==== Passage provided
RadioFish - I was thinking on your taper candles...could you use a tall stock pot or a canner as your boiling water bath, and make a wax holding cylinder to go in it out of PVC pipes and caps, bound together so you can dip more than one taper at a time? I know I used to dip shorter tapers when I was in highschool, but I don't remember the details of how I did it (that was a long time ago, lol). I was kind of thinking about 2"-2 1/2" PVC, capped on the bottom, as long as the tapers you want to make, plus a bit. Maybe one in the middle and the others in a circle around it, all wrapped together with, what, wire, maybe? Then draw a template of the top of the bundle, figure out where the wick holes would need to be to be able to dip tapers into each of the PVC pipes, all at the same time. From the template, make the wick holder out of scrap metal, wood or plastic, whatever you happen to have. Tie wicking onto the holder, weight it at the bottom with a washer or similar, and dip away. After you've done enough dips to have a good shape to the tapers, cut off the washer and continue dipping. Hmm, now you've got me thinking and I may have a new project to work on (like I need one, lol). I have an awful lot of wax sitting here in need of processing.


----------



## manygoatsnmore (Feb 12, 2005)

shanzone2001 said:


> OK, so I have the materials, what time did you say you would be over tomorrow to help me??? :smiley-laughing013: Thanks for the step-by-step directions. I never liked throwing out my candle jars when they were burnt down, so now I will refill them!!!
========
About this task:
Reproduce the candle-dipping thread word for word from "## manygoatsnmore (Feb" to "will refill them!!!".
==== Supplied material
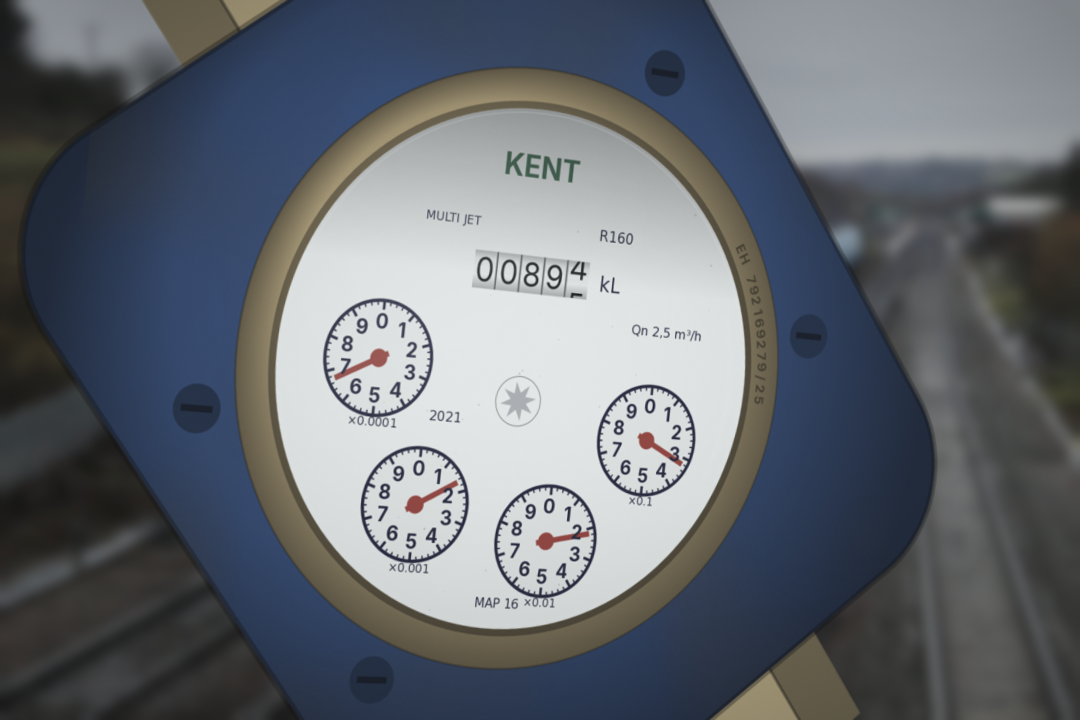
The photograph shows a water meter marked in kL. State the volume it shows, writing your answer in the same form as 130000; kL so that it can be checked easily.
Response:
========
Expected output:
## manygoatsnmore (Feb 12, 2005)

shanzone2001 said:


> OK, so I have the materials, what time did you say you would be over tomorrow to help me??? :smiley-laughing013: Thanks for the step-by-step directions. I never liked throwing out my candle jars when they were burnt down, so now I will refill them!!!